The Rwandan Adventure Continues – Days Four and Five
The Rwandan Adventure Continues – Days Four and Five
Days four and five have been spent teaching new Rwandan pastors. Each has less than a year of ordained ministry under his belt. They lead multiple local churches that form a parish. Some pastor 100 Anglican believers and others are already pastoring 2000. All fifteen of the newly ordained are participating.
We began the first day with a conversation about ministry context. What challenges do they face? The first challenge they identified was the overwhelming number of religious people as compared with those who are following Jesus. The second challenge they identified was the absence men from church life. Wow. You would have thought they were describing church life in the US. Of course their description is sadly appropriate for both.
My goal was to present a means of communicating the whole of the Bible in three major themes. The teaching is dubbed “Bound, Released, and Transformed: The Christian Life in Three Movements.”
The takeaways for the Rwanda pastor yesterday were the concept of the attractiveness of “forbidden fruit” and concept of sins of commission and omission especially as related to Romans 7 and doing (commission) versus not doing (omission) we find in Paul.
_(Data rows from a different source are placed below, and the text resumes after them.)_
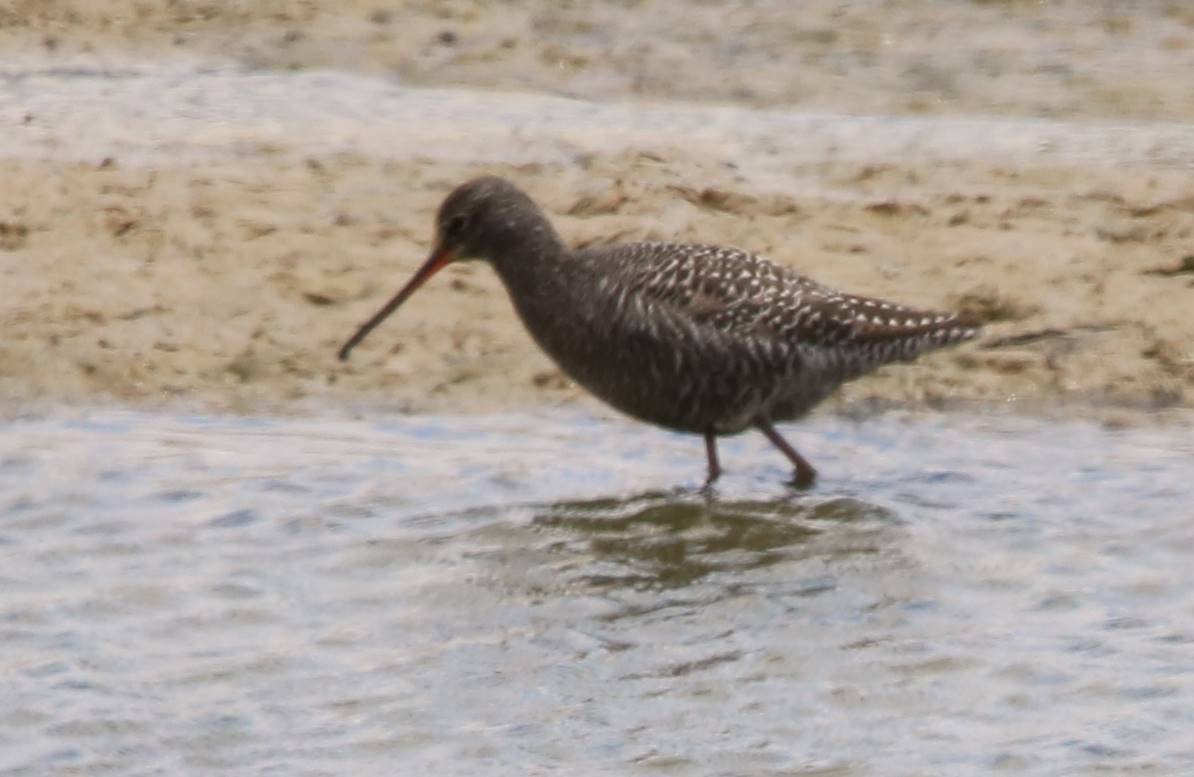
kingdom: Animalia
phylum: Chordata
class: Aves
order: Charadriiformes
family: Scolopacidae
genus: Tringa
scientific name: Tringa erythropus
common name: Spotted redshank
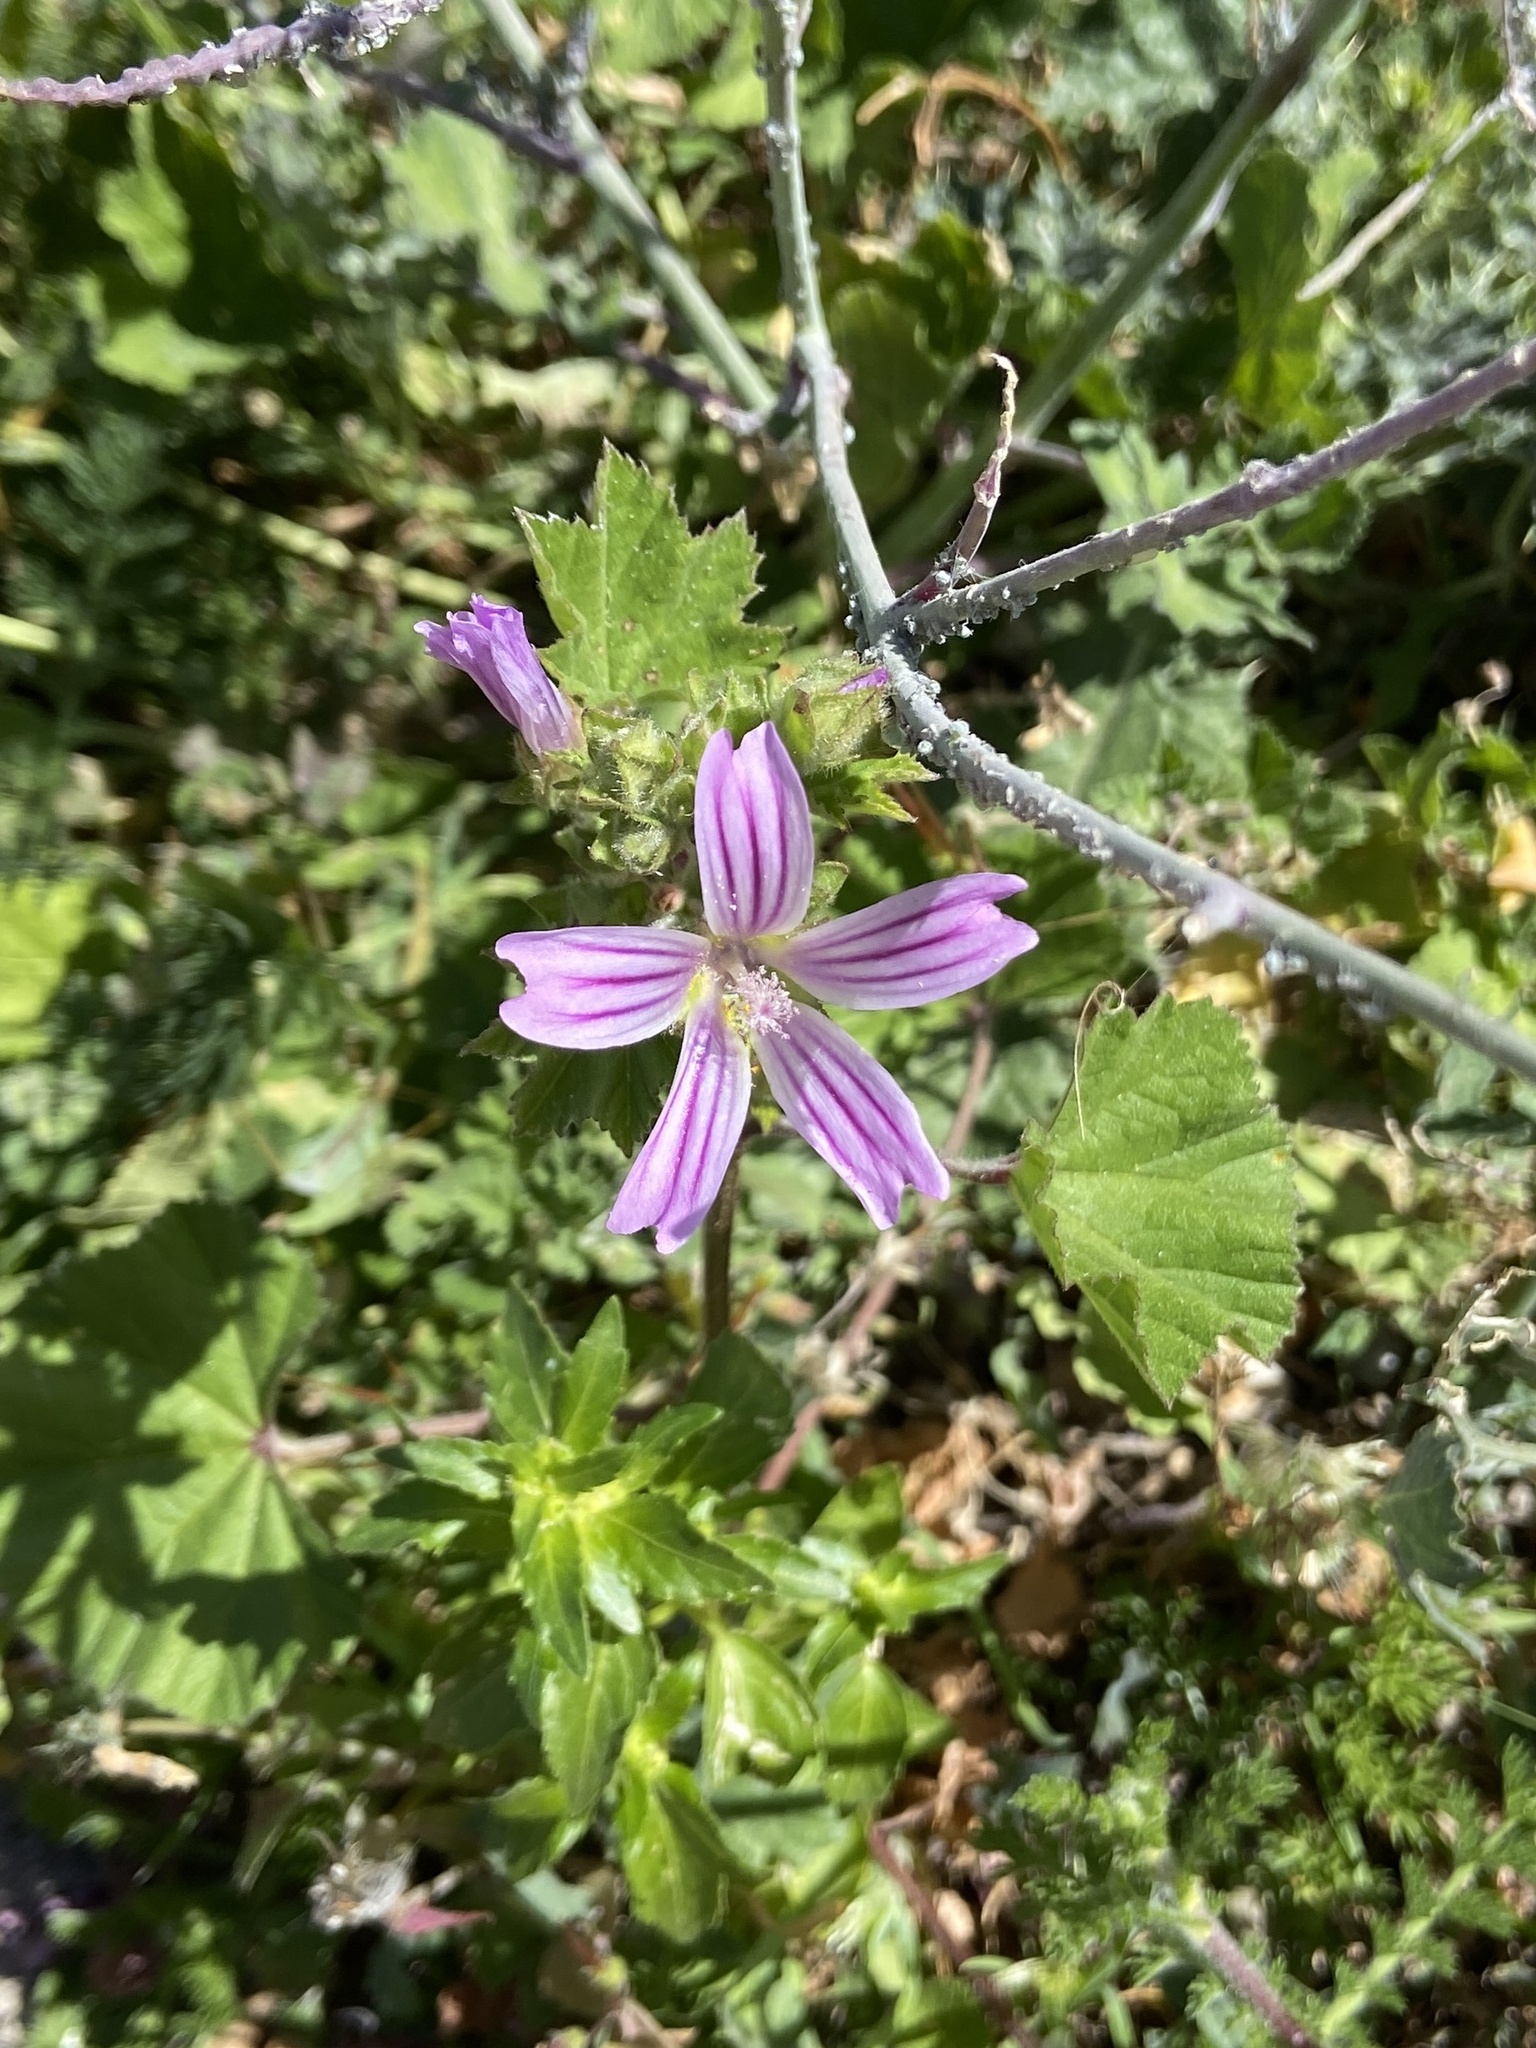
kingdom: Plantae
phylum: Tracheophyta
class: Magnoliopsida
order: Malvales
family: Malvaceae
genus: Malva
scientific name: Malva multiflora
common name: Cheeseweed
The takeaway for today was simply the overwhelming grace of God that He would make alive people who were bound and dead. I struggled to adequately describe “freedom in Christ” and in the sense of Release. Several pastors were inclined to return to the law. They had a good laugh when I asked “you foolish Rwandans, who has bewitched you?” There was a hearty, and yet somewhat disorienting for a few, conversation about what Old Testament laws we no longer follow, from circumcision to observing the Sabbath. Some wanted to retain the tithe (10% as a command) while admitting the others (like kosher food and boiling a kid in milk) were appropriately jettisoned. As expected they struggled for a reason to make the distinction. We explored the discontinuity between the Old and New Testaments (or Covenants) as opposed to the often overstated continuity.
It has been most edifying in both directions. I look forward to teaching “Transformed” tomorrow.